I am a little confused about the differences between Approximation Bayesian Computation (ABC) and Monte Carlo Methods (MCM). Citing from wikipedia:
Approximate Bayesian computation (ABC) constitutes a class of computational methods rooted in Bayesian statistics. In all model-based statistical inference, the likelihood function is of central importance, since it expresses the probability of the observed data under a particular statistical model, and thus quantifies the support data lend to particular values of parameters and to choices among different models. For simple models, an analytical formula for the likelihood function can typically be derived. However, for more complex models, an analytical formula might be elusive or the likelihood function might be computationally very costly to evaluate.
Monte Carlo methods (or Monte Carlo experiments) are a broad class of computational algorithms that rely on repeated random sampling to obtain numerical results. [..] Monte Carlo methods are mainly used in three distinct problem classes: optimization, numerical integration, and generating draws from a probability distribution.

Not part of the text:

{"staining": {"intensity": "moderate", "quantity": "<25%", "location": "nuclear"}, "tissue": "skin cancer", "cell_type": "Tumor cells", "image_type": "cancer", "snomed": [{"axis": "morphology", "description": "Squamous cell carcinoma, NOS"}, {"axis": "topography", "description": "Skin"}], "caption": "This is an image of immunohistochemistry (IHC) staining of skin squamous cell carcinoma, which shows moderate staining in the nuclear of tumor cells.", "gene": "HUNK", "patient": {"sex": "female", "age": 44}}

In both cases, we run many simulation starting with constant or varying parameters and get the posterior probability (although I am not sure we call that a posterior probability in MCM). I would tend to think that ABC is MCM, where we use the posterior probability to define a confidence interval. Or maybe, by definition MCM are deterministic and therefore the resulting distribution is a function of the parameter values only and therefore it does not make any sense to make any statistical inference (such as calculating an confidence interval). I'd tend to think that ABC is a type of MCM, where we make statistical inference (or whenever the simulation takes a random seed in input). Is that right?
- Is ABC a specific case of MCM?
- Is ABC just like an MCM except that a random seed is taken in input?